Little more than an hour later, the jurors, some showing signs of strain, were brought back into the courtroom, dismissed for the weekend and told by the judge to resume deliberations Monday morning.

Charles Garry, one of Aguilar’s attorneys, immediately asked for a mistrial, but Bechtle quickly denied the motion, saying that any such action at this point in the deliberations was “plainly” unwarranted. Another lawyer for Aguilar, Patrick Hallinan, announced his intention to renew the motion for a mistrial if there is no verdict by late Monday morning.

Aguilar, 58, is the first federal judge to be accused of racketeering. If convicted, he would become the third federal jurist to be found guilty of a criminal charge in the last six years.

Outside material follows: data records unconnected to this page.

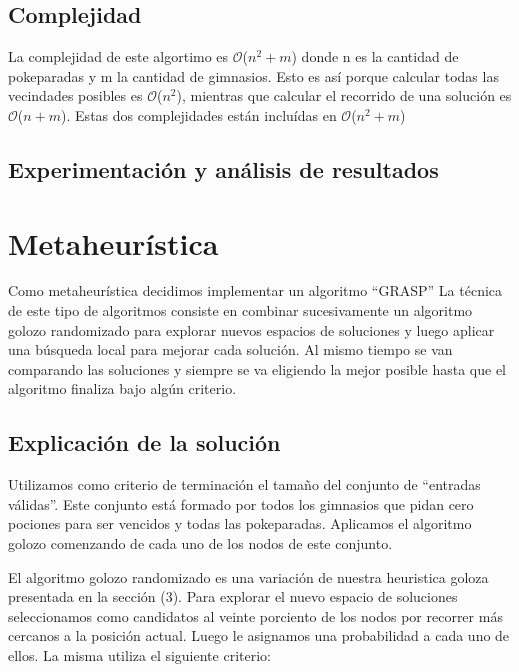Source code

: \documentclass[spanish,12pt]{article}
\begin{document}
\subsection{Complejidad}
La complejidad de este algortimo es $\mathcal{O}$($n^{2}+m$) donde n es la cantidad de pokeparadas y m la cantidad de gimnasios. Esto es así porque calcular todas las vecindades posibles es $\mathcal{O}$($n^{2}$), mientras que calcular el recorrido de una solución es $\mathcal{O}$($n+m$). Estas dos complejidades están incluídas en $\mathcal{O}$($n^{2}+m$)

\subsection{Experimentación y análisis de resultados}



\section{Metaheurística}

Como metaheurística decidimos implementar un algoritmo ``GRASP''
La técnica de este tipo de algoritmos consiste en combinar sucesivamente un algoritmo golozo randomizado para explorar nuevos espacios de soluciones y luego aplicar una búsqueda local para mejorar cada solución. Al mismo tiempo se van comparando las soluciones y siempre se va eligiendo la mejor posible hasta que el algoritmo finaliza bajo algún criterio.

\subsection{Explicación de la solución}

Utilizamos como criterio de terminación el tamaño del conjunto de ``entradas válidas''. Este conjunto está formado por todos los gimnasios que pidan cero pociones para ser vencidos y todas las pokeparadas. Aplicamos el algoritmo golozo comenzando de cada uno de los nodos de este conjunto. 

El algoritmo golozo randomizado es una variación de nuestra heuristica goloza presentada en la sección (3). %
Para explorar el nuevo espacio de soluciones seleccionamos como candidatos al veinte porciento de los nodos por recorrer más cercanos a la posición actual.
Luego le asignamos una probabilidad a cada uno de ellos. La misma utiliza el siguiente criterio:
\end{document}
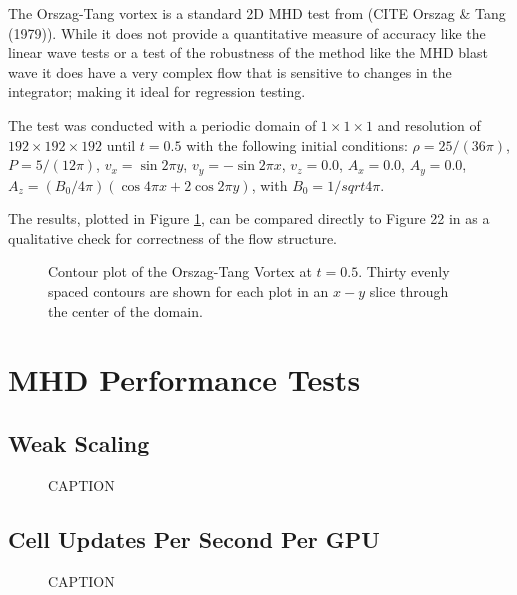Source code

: The Orszag-Tang vortex is a standard 2D MHD test from (CITE Orszag \& Tang (1979)). While it does not provide a quantitative measure of accuracy like the linear wave tests or a test of the robustness of the method like the MHD blast wave it does have a very complex flow that is sensitive to changes in the integrator; making it ideal for regression testing.

The test was conducted with a periodic domain of $1\times1\times1$ and resolution of $192\times192\times192$ until $t = 0.5$ with the following initial conditions: 
$\rho = 25 / \left( 36 \pi \right)$,
$P    =  5 / \left( 12 \pi \right)$,
$v_x  = \sin 2\pi y$,
$v_y  = -\sin 2\pi x$,
$v_z  = 0.0$,
$A_x  = 0.0$,
$A_y  = 0.0$,
$A_z  = \left( B_0/4\pi \right) \left( \cos{4\pi x} + 2 \cos{2\pi y} \right)$, with $B_0 = 1/sqrt{4\pi}$.

The results, plotted in Figure \ref{fig:otv}, can be compared directly to Figure 22 in \cite{stone_athena_2008} as a qualitative check for correctness of the flow structure.

\begin{figure}[ht!]
    \caption{Contour plot of the Orszag-Tang Vortex at $t=0.5$. Thirty evenly spaced contours are shown for each plot in an $x-y$ slice through the center of the domain.  }
    \label{fig:otv}
\end{figure}

\section{MHD Performance Tests}
\label{sec:mhd-perf-tests}


\subsection{Weak Scaling}

\begin{figure}[ht!]
    \caption{CAPTION  }
    \label{fig:scaling-ms-per-gpu}
\end{figure}


\subsection{Cell Updates Per Second Per GPU}

\begin{figure}[ht!]
    \caption{CAPTION  }
    \label{fig:scaling-cells-per-second}
\end{figure}

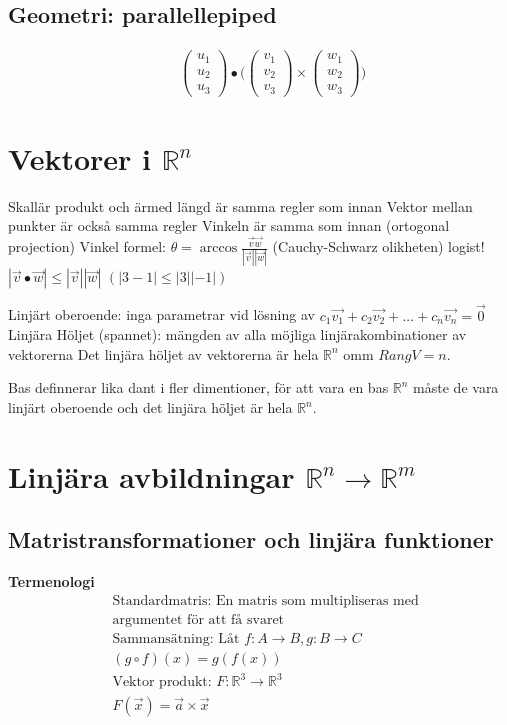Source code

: \begin{multicols}{2}
\subsection{Geometri: parallellepiped}
\begin{align*}
  &\quad  \begin{pmatrix} u_1 \\ u_2 \\ u_3 \end{pmatrix} \bullet
  \Bigg( \begin{pmatrix} v_1 \\ v_2 \\ v_3 \end{pmatrix} \times \begin{pmatrix} w_1 \\ w_2 \\ w_3 \end{pmatrix} \Bigg)
\end{align*}


\section{Vektorer i $\mathbb{R}^n$}
Skallär produkt och ärmed längd är samma regler som innan
Vektor mellan punkter är också samma regler
Vinkeln är samma som innan (ortogonal projection)
Vinkel formel: $\theta=\arccos{\frac{\vec{v}\vec{w}}{|\vec{v}||\vec{w}|}}$
(Cauchy-Schwarz olikheten) logist! $|\vec{v}\bullet\vec{w}|\leq|\vec{v}||\vec{w}|$
$(|3-1|\leq|3||-1|)$

Linjärt oberoende: inga parametrar vid lösning av
$c_1\vec{v_1}+c_2\vec{v_2}+\ldots{}+c_n\vec{v_n}=\vec{0}$
Linjära Höljet (spannet): mängden av alla möjliga linjärakombinationer av vektorerna
Det linjära höljet av vektorerna är hela $\mathbb{R}^n$ omm $Rang{V}=n$.

Bas definnerar lika dant i fler dimentioner, för att vara en bas $\mathbb{R}^n$
måste de vara linjärt oberoende och det linjära höljet är hela $\mathbb{R}^n$.


\section{Linjära avbildningar $\mathbb{R}^n\to\mathbb{R}^m$}
\subsection{Matristransformationer och linjära funktioner}
\textbf{Termenologi}
\begin{align*}
  &\text{Standardmatris: En matris som multipliseras med} \\
  &\text{argumentet för att få svaret } \\
  &\text{Sammansätning: Låt } f:A\to B, g: B\to C \\
  &(g \circ f)(x)=g(f(x)) \\
  &\text{Vektor produkt: } F: \mathbb{R}^3\to\mathbb{R}^3 \\
  &F(\vec{x}) = \vec{a}\times\vec{x} \\
\end{align*}


\end{multicols}
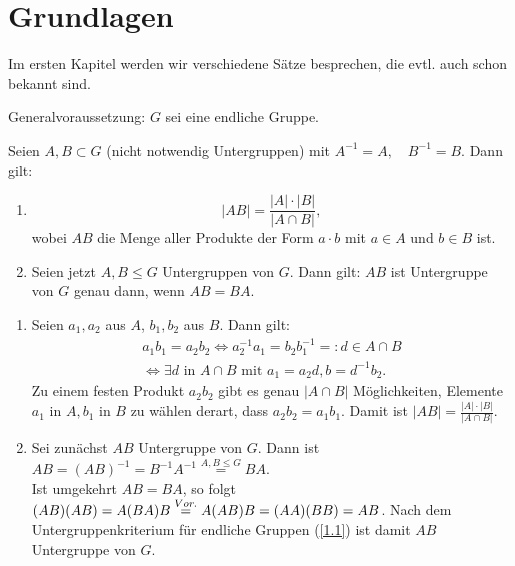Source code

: \section{Grundlagen}
Im ersten Kapitel werden wir verschiedene S\"atze besprechen, die evtl. auch schon bekannt sind.

Generalvoraussetzung: $G$ sei eine endliche Gruppe.

\begin{lemma}\label{1.1}\label{untergruppenkriterium}
 Seien $A, B \subset G$ (nicht notwendig Untergruppen) mit $A^{-1} = A,\quad B^{-1}=B$. Dann gilt:
 \begin{enumerate}
 \item $$|AB| = \frac{|A|\cdot |B|}{|A\cap B|},$$
  wobei $AB$ die Menge aller Produkte der Form $a\cdot b$ mit $a \in A$ und $b \in B$ ist.
 \item Seien jetzt $A, B \leq G$ Untergruppen von $G$. Dann gilt:
  $AB$ ist Untergruppe von $G$ genau dann, wenn $AB=BA$.
\end{enumerate}

\end{lemma}
\begin{beweis} \spspace
 \begin{enumerate}
 \item Seien $a_1,a_2$ aus $A$, $b_1,b_2$ aus $B$. Dann gilt:
  \begin{eqnarray*}a_{1}b_{1}=a_{2}b_{2} \Leftrightarrow a_{2}^{-1} a_1=b_2b_{1}^{-1} =:d \in A\cap B \\\Leftrightarrow \exists d \textrm{ in } A\cap B \textrm{ mit } a_1=a_2d, b=d^{-1}b_2.
  \end{eqnarray*}
  Zu einem festen Produkt $a_2b_2$ gibt es genau $|A\cap B|$ M\"oglichkeiten, Elemente $a_1 \textrm{ in } A, b_1 \textrm{ in } B$ zu w\"ahlen derart, dass $a_2b_2 = a_1b_1$. Damit ist $|AB|=\frac{|A|\cdot |B|}{|A\cap B|}$.
 \item Sei zun\"achst $AB$  Untergruppe von $G$. Dann ist $AB=(AB)^{-1}=B^{-1}A^{-1}\stackrel{A,B \leq G}{=}BA$.\\
Ist umgekehrt $AB=BA$, so folgt $(AB)(AB)=A(BA)B\stackrel{Vor.}{=}A(AB)B\\=(AA)(BB)=AB$. Nach dem Untergruppenkriterium f\"ur endliche Gruppen (\ref{1.1}) ist damit $AB$ Untergruppe von $G$.
\end{enumerate}

\end{beweis}


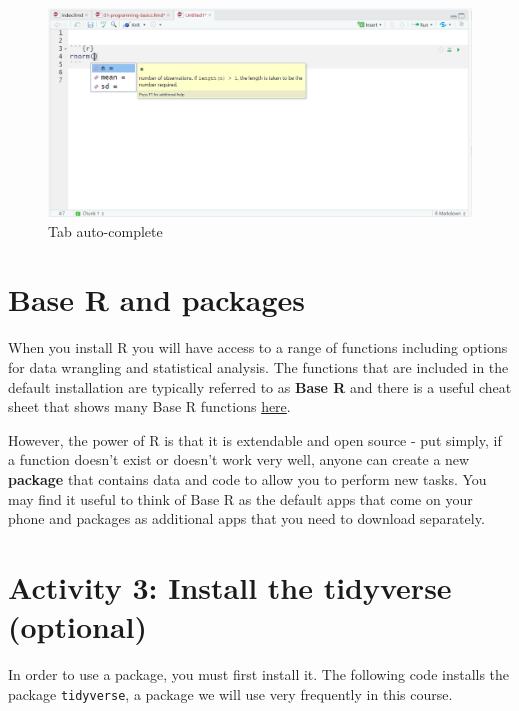 \documentclass[
  oneside]{book}
\begin{document}
\begin{figure}

{\centering \includegraphics[width=1\linewidth]{images/autocomplete} 

}

\caption{Tab auto-complete}\label{fig:img-autocomplete}
\end{figure}

\hypertarget{packages}{%
\section{Base R and packages}\label{packages}}

When you install R you will have access to a range of functions including options for data wrangling and statistical analysis. The functions that are included in the default installation are typically referred to as \textbf{Base R} and there is a useful cheat sheet that shows many Base R functions \href{https://www.rstudio.com/wp-content/uploads/2016/05/base-r.pdf}{here}.

However, the power of R is that it is extendable and open source - put simply, if a function doesn't exist or doesn't work very well, anyone can create a new \textbf{package} that contains data and code to allow you to perform new tasks. You may find it useful to think of Base R as the default apps that come on your phone and packages as additional apps that you need to download separately.

\hypertarget{activity-3-install-the-tidyverse-optional}{%
\section{Activity 3: Install the tidyverse (optional)}\label{activity-3-install-the-tidyverse-optional}}

In order to use a package, you must first install it. The following code installs the package \texttt{tidyverse}, a package we will use very frequently in this course.
\end{document}
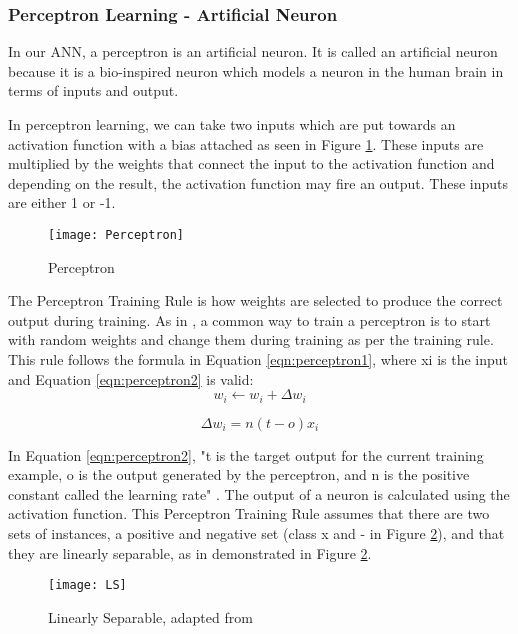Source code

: \tocless\subsubsection{Perceptron Learning - Artificial Neuron}
In our ANN, a perceptron is an artificial neuron.
It is called an artificial neuron because it is a bio-inspired neuron which models
a neuron in the human brain in terms of inputs and output.

In perceptron learning, we can take two inputs which are put towards an
activation function with a bias attached as seen in Figure \ref{fig:perceptron}.
These inputs are multiplied by the weights that connect the input to the
activation function and depending on the result, the activation function may
fire an output. These inputs are either 1 or -1.

\begin{figure}[h]
	\centering
     \texttt{[image: Perceptron]}
     \caption{Perceptron}
     \label{fig:perceptron}
\end{figure}

The Perceptron Training Rule is how weights are selected to produce the correct output during training.
As in \parencite{MLANN}, a common way to train a perceptron is to start with random weights and change them during training as per the training rule.
This rule follows the formula in Equation \ref{eqn:perceptron1}, where xi is the input and Equation \ref{eqn:perceptron2} is valid:
\begin{equation}\label{eqn:perceptron1}
    w_{i} \leftarrow w_{i} + \Delta w_{i}
\end{equation}

\begin{equation}\label{eqn:perceptron2}
    \Delta w_{i} = n(t-o)x_{i}
\end{equation}

In Equation \ref{eqn:perceptron2}, "t is the target output for the current training example, o is the output generated by the perceptron, and n is the positive constant called the learning rate" \parencite{MLANN}.
The output of a neuron is calculated using the activation function.
This Perceptron Training Rule assumes that there are two sets of instances, a
positive and negative set (class x and - in Figure \ref{fig:ls}), and that they are linearly separable, as in demonstrated in Figure \ref{fig:ls}. 

\begin{figure}[h]
	\centering
    \texttt{[image: LS]}
     \caption{Linearly Separable, adapted from \parencite{MLANN}}
     \label{fig:ls}
\end{figure}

He was indicted in June, 1989, after a two-year investigation by the FBI on charges that he approached two other federal judges in an attempt to influence the outcome of two criminal cases involving two friends, Michael Rudy Tham, a former Teamster official and convicted embezzler, and Ronald Cloud, a Fresno businessman convicted of bank fraud.

Tham, 66, and Abe Chapman, 83, a reputed mobster, were charged along with Aguilar. Among other things, Aguilar was alleged by the government to have used his office as a “racketeering enterprise” to obstruct justice.